▶ _Work task_
Take the entries below and reproduce exactly the portion that begins at the line containing "izglītības darbu skolā." and ends at the line containing "ק הדין. אותו", keeping both ends, dropping pictures, and adding nothing else.

- Opening Delimiter -

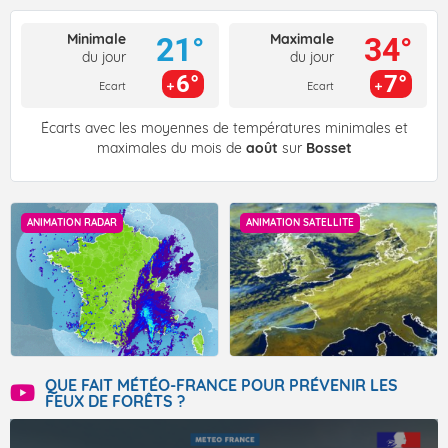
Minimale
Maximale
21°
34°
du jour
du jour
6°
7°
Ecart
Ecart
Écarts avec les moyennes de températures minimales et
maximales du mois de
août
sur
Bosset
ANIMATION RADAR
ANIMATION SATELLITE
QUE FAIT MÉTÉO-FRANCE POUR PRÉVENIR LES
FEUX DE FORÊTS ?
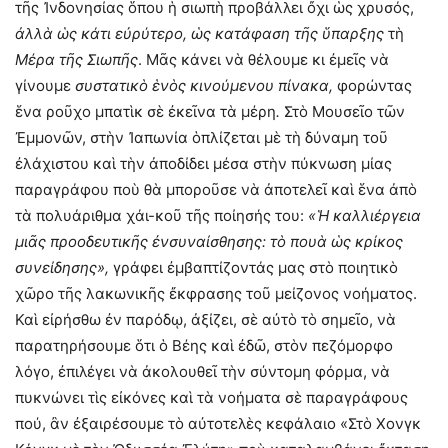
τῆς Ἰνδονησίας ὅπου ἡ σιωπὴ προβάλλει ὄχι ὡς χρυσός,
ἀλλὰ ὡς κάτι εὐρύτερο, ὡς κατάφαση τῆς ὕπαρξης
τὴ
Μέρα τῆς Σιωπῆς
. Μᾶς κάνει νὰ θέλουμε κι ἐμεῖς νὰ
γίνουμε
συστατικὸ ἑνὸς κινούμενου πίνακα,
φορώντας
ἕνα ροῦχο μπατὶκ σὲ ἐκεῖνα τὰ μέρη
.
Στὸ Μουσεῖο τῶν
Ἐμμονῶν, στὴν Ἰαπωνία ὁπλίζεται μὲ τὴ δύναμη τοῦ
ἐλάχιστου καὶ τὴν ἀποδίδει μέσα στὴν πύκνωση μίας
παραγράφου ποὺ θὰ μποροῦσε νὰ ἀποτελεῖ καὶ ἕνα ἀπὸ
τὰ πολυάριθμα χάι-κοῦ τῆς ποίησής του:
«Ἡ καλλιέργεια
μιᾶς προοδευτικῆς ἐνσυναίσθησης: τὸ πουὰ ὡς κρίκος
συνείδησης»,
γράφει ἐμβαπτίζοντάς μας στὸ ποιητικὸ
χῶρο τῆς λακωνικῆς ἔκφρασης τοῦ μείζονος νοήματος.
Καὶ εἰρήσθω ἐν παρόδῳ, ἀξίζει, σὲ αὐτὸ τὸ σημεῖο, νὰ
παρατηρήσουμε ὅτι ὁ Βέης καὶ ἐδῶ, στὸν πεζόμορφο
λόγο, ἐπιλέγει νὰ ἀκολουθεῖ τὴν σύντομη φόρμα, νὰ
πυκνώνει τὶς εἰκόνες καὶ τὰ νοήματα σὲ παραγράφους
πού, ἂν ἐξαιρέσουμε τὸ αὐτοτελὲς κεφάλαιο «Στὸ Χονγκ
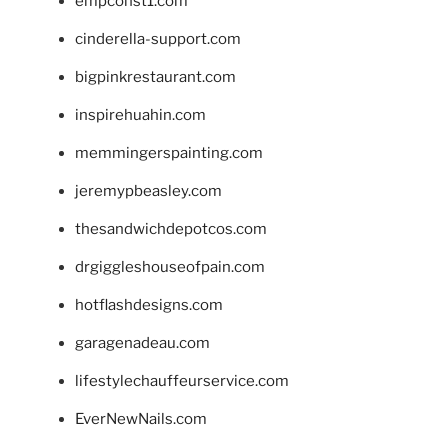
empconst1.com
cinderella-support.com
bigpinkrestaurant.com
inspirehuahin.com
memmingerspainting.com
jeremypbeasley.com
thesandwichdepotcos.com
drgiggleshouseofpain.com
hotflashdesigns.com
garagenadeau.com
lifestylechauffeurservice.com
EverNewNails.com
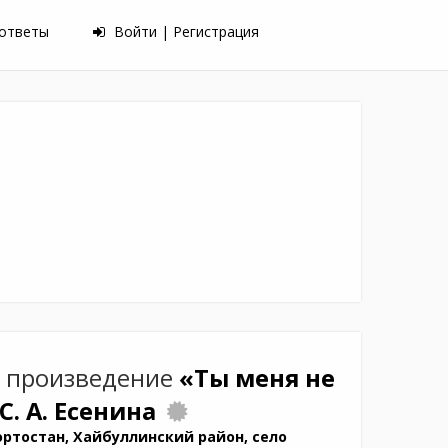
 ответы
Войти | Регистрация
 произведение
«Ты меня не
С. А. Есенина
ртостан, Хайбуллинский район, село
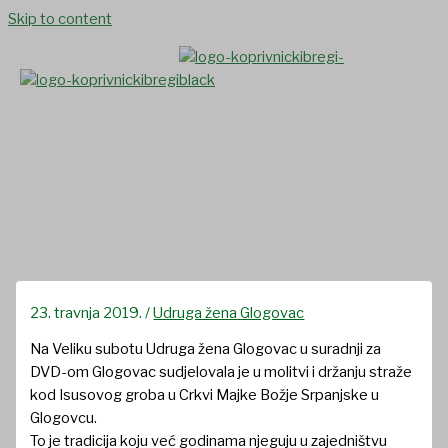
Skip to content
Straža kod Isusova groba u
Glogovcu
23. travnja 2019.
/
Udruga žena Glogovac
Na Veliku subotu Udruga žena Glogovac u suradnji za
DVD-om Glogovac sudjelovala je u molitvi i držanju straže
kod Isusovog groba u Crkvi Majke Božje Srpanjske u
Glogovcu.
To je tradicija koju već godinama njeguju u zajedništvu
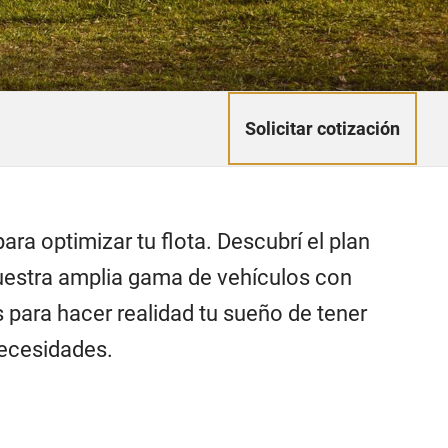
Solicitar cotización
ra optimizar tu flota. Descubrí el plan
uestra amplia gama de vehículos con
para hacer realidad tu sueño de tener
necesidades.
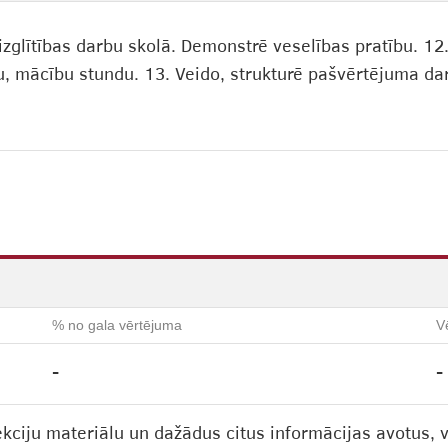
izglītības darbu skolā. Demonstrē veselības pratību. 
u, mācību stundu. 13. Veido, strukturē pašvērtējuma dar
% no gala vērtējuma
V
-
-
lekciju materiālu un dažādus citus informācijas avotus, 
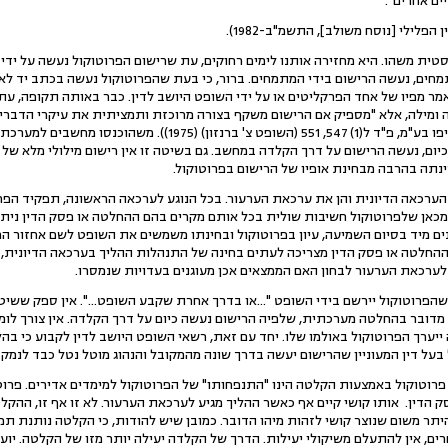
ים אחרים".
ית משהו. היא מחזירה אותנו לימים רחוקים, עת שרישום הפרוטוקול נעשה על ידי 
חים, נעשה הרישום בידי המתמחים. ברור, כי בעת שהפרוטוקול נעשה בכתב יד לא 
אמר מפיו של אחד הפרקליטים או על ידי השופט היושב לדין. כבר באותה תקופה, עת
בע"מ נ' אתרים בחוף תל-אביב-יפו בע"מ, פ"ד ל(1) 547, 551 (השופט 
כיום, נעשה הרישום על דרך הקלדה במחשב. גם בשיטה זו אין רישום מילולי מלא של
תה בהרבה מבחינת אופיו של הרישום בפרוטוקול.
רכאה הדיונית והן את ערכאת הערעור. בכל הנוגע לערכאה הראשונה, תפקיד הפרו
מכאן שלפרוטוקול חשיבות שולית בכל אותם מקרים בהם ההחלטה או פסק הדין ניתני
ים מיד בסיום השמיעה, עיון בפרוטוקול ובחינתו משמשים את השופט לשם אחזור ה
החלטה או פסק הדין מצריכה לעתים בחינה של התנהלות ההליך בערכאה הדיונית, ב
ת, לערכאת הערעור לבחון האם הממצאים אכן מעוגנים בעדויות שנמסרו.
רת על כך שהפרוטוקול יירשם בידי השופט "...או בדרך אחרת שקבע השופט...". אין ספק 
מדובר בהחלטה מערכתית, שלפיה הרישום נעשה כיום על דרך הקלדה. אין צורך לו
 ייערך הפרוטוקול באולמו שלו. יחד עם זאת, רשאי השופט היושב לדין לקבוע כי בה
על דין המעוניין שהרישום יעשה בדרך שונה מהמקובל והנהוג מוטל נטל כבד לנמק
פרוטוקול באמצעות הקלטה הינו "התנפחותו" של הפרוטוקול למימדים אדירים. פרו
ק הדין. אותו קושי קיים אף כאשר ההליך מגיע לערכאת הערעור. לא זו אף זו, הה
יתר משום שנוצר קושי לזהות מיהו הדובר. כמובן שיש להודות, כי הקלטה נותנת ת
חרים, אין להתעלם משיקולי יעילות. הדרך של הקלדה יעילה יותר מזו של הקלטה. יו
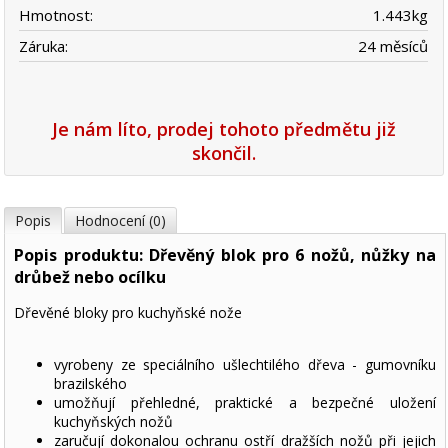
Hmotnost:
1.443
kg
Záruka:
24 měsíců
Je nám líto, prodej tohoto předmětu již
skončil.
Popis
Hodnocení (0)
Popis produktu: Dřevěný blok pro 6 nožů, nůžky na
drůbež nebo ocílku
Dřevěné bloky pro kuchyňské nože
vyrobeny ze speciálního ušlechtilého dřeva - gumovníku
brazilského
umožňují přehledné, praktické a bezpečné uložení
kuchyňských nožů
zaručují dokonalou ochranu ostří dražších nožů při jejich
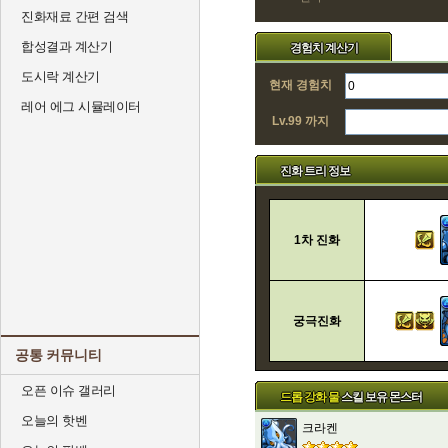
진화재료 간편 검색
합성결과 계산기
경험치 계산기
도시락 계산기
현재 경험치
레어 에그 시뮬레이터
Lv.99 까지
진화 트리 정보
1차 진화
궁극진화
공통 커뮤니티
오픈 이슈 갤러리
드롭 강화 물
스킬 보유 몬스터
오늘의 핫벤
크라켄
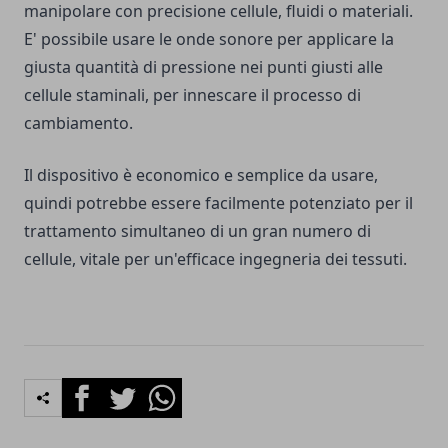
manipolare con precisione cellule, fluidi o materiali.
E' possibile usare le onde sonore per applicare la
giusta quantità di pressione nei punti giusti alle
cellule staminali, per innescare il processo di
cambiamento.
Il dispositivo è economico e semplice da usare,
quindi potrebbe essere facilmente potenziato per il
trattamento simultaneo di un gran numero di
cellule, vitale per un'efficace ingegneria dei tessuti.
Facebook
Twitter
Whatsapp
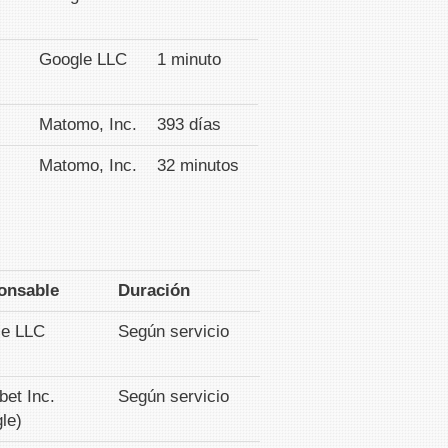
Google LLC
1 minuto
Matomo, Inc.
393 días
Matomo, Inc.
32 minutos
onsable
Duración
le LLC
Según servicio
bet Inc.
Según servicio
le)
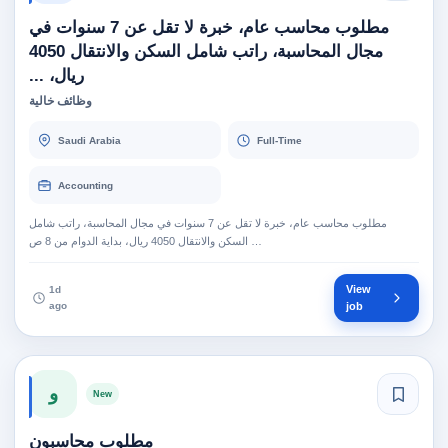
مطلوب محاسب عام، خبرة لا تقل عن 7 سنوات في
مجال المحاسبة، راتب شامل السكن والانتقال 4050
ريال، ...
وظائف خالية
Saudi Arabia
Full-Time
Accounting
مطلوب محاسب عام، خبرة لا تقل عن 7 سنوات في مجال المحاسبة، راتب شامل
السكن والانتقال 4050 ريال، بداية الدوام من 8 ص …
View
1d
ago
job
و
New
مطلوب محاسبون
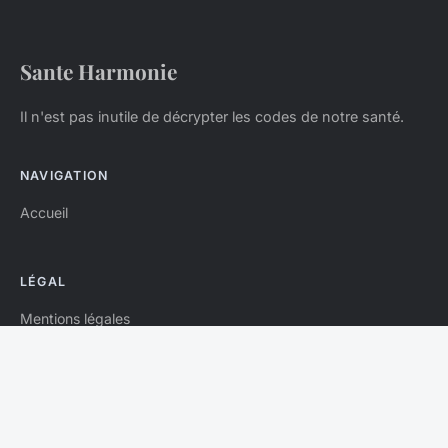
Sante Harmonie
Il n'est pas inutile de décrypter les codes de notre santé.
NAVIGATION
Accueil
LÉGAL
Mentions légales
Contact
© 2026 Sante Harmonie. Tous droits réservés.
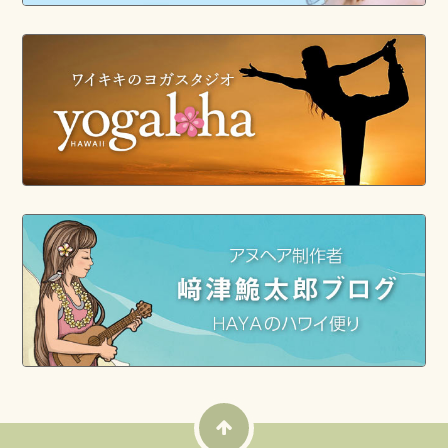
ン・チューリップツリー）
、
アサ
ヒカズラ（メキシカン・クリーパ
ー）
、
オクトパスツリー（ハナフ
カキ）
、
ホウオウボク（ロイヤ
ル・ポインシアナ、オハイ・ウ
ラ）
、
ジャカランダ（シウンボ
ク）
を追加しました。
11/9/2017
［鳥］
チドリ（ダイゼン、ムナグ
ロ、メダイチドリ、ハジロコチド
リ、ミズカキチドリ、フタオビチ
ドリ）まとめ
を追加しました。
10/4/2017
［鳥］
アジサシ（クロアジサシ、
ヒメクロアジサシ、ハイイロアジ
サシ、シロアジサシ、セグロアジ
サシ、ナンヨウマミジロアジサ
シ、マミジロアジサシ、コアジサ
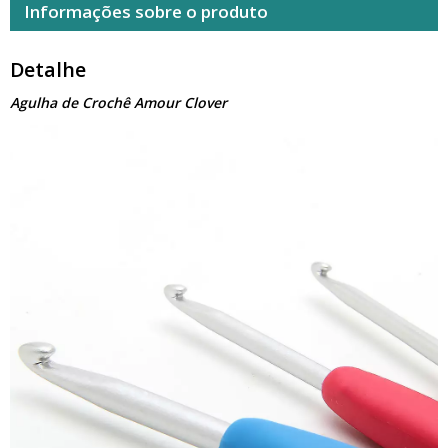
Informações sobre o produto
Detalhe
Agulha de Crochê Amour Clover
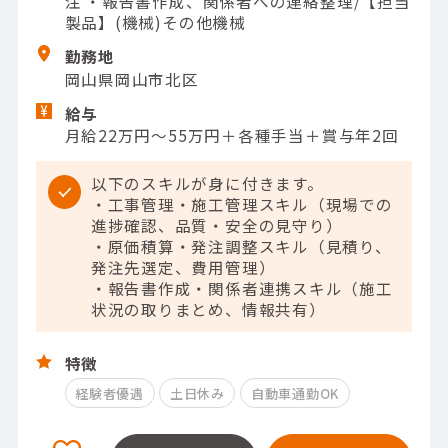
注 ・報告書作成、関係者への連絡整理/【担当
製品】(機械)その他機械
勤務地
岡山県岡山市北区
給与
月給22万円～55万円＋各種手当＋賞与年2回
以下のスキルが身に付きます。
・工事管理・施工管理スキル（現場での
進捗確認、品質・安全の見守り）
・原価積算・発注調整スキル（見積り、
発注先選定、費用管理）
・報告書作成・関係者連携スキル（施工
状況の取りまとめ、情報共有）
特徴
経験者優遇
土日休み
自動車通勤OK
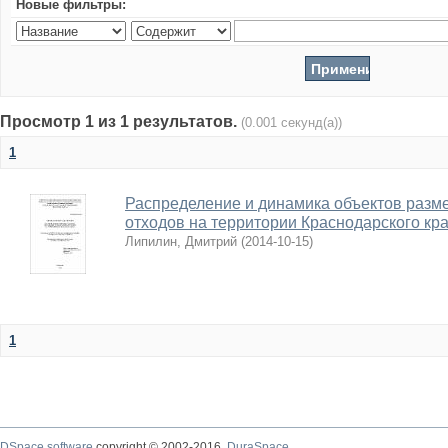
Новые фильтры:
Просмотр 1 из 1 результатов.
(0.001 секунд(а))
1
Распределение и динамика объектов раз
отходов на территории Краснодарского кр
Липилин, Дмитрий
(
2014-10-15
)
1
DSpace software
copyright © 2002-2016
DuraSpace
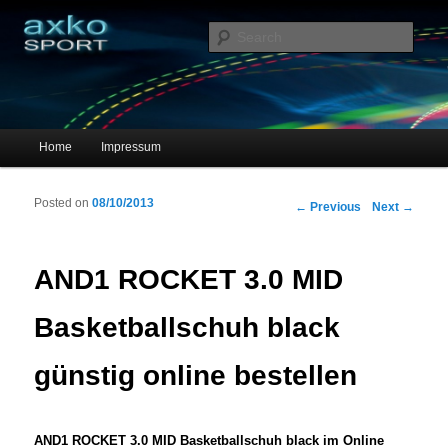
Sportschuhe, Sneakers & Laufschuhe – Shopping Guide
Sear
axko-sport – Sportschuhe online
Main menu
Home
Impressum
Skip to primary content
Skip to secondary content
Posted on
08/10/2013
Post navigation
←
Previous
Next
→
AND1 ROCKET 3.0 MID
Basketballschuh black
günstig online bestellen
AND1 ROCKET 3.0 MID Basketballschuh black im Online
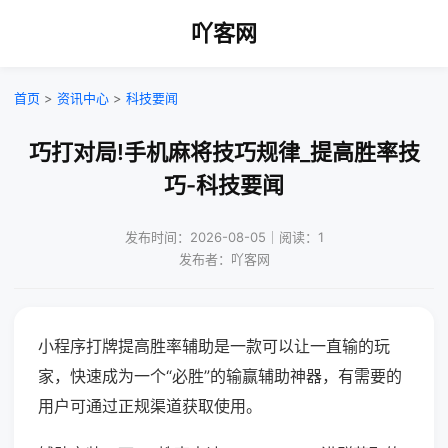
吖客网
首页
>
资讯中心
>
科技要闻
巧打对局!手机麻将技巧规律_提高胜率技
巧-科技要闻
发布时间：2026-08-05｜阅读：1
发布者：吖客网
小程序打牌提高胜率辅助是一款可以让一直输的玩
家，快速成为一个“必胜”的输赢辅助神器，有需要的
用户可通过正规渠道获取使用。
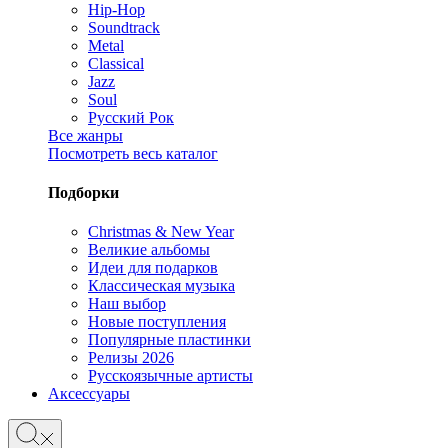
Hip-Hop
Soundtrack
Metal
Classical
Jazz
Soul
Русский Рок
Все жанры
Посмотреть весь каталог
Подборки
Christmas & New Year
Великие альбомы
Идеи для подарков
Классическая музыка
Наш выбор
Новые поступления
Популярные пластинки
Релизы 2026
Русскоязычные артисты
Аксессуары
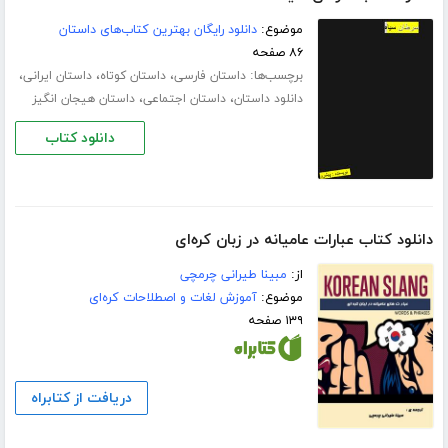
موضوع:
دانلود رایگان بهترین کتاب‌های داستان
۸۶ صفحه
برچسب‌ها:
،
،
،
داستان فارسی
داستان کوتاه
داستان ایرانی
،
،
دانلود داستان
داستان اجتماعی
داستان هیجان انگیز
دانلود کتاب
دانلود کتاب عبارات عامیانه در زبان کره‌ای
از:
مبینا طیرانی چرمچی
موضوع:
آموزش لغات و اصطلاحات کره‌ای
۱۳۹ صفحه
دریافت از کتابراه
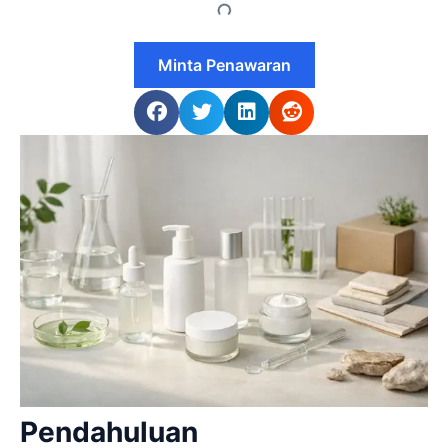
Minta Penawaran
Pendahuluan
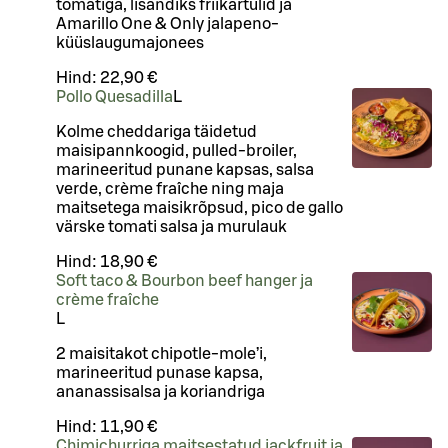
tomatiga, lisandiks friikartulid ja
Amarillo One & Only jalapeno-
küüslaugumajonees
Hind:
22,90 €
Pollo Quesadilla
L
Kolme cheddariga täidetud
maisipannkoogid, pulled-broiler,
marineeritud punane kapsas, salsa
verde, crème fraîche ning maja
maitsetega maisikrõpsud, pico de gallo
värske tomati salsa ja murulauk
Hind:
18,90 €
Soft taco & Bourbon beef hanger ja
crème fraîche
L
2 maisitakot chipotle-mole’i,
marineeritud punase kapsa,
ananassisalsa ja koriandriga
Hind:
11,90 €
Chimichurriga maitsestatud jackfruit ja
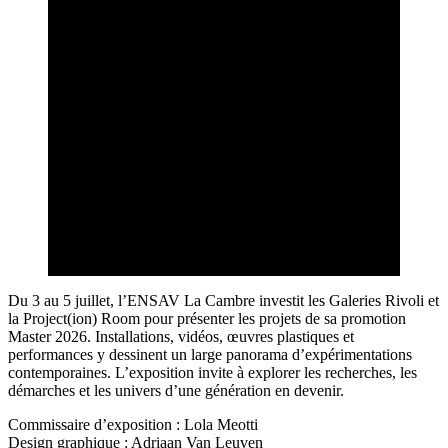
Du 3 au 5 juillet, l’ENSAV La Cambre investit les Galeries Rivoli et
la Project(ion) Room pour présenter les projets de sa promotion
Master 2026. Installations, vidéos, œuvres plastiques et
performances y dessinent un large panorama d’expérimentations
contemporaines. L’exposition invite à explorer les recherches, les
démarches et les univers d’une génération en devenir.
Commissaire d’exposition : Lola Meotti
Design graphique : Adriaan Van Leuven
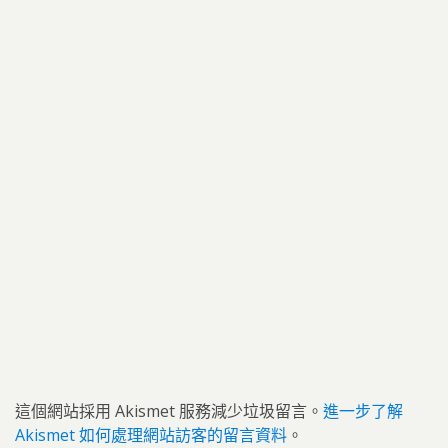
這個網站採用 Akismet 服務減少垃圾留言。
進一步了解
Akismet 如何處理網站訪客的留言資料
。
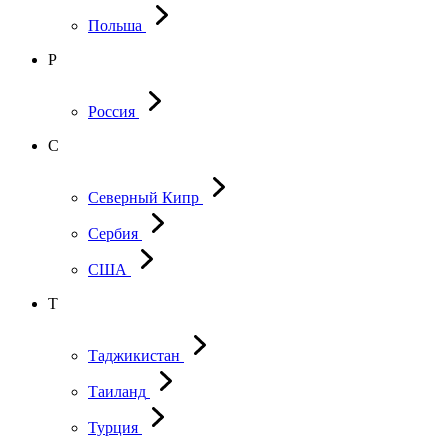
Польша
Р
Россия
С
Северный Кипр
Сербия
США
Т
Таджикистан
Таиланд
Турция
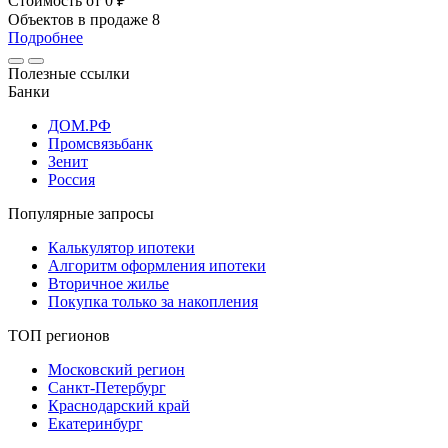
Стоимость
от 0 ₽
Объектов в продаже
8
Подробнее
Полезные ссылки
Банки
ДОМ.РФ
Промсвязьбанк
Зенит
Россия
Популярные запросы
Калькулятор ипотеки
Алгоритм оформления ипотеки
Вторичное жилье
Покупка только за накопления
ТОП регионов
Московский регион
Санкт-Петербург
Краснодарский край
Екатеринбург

- Closing Delimiter -

▶ _Response below_
izglītības darbu skolā. Demonstrē veselības pratību. 
u, mācību stundu. 13. Veido, strukturē pašvērtējuma dar
% no gala vērtējuma
V
-
-
lekciju materiālu un dažādus citus informācijas avotus, 
ים אחרים".
ית משהו. היא מחזירה אותנו לימים רחוקים, עת שרישום הפרוטוקול נעשה על ידי 
חים, נעשה הרישום בידי המתמחים. ברור, כי בעת שהפרוטוקול נעשה בכתב יד לא 
אמר מפיו של אחד הפרקליטים או על ידי השופט היושב לדין. כבר באותה תקופה, עת
בע"מ נ' אתרים בחוף תל-אביב-יפו בע"מ, פ"ד ל(1) 547, 551 (השופט 
כיום, נעשה הרישום על דרך הקלדה במחשב. גם בשיטה זו אין רישום מילולי מלא של
תה בהרבה מבחינת אופיו של הרישום בפרוטוקול.
רכאה הדיונית והן את ערכאת הערעור. בכל הנוגע לערכאה הראשונה, תפקיד הפרו
מכאן שלפרוטוקול חשיבות שולית בכל אותם מקרים בהם ההחלטה או פסק הדין ניתני
ים מיד בסיום השמיעה, עיון בפרוטוקול ובחינתו משמשים את השופט לשם אחזור ה
החלטה או פסק הדין מצריכה לעתים בחינה של התנהלות ההליך בערכאה הדיונית, ב
ת, לערכאת הערעור לבחון האם הממצאים אכן מעוגנים בעדויות שנמסרו.
רת על כך שהפרוטוקול יירשם בידי השופט "...או בדרך אחרת שקבע השופט...". אין ספק 
מדובר בהחלטה מערכתית, שלפיה הרישום נעשה כיום על דרך הקלדה. אין צורך לו
 ייערך הפרוטוקול באולמו שלו. יחד עם זאת, רשאי השופט היושב לדין לקבוע כי בה
על דין המעוניין שהרישום יעשה בדרך שונה מהמקובל והנהוג מוטל נטל כבד לנמק
פרוטוקול באמצעות הקלטה הינו "התנפחותו" של הפרוטוקול למימדים אדירים. פרו
ק הדין. אותו קושי קיים אף כאשר ההליך מגיע לערכאת הערעור. לא זו אף זו, הה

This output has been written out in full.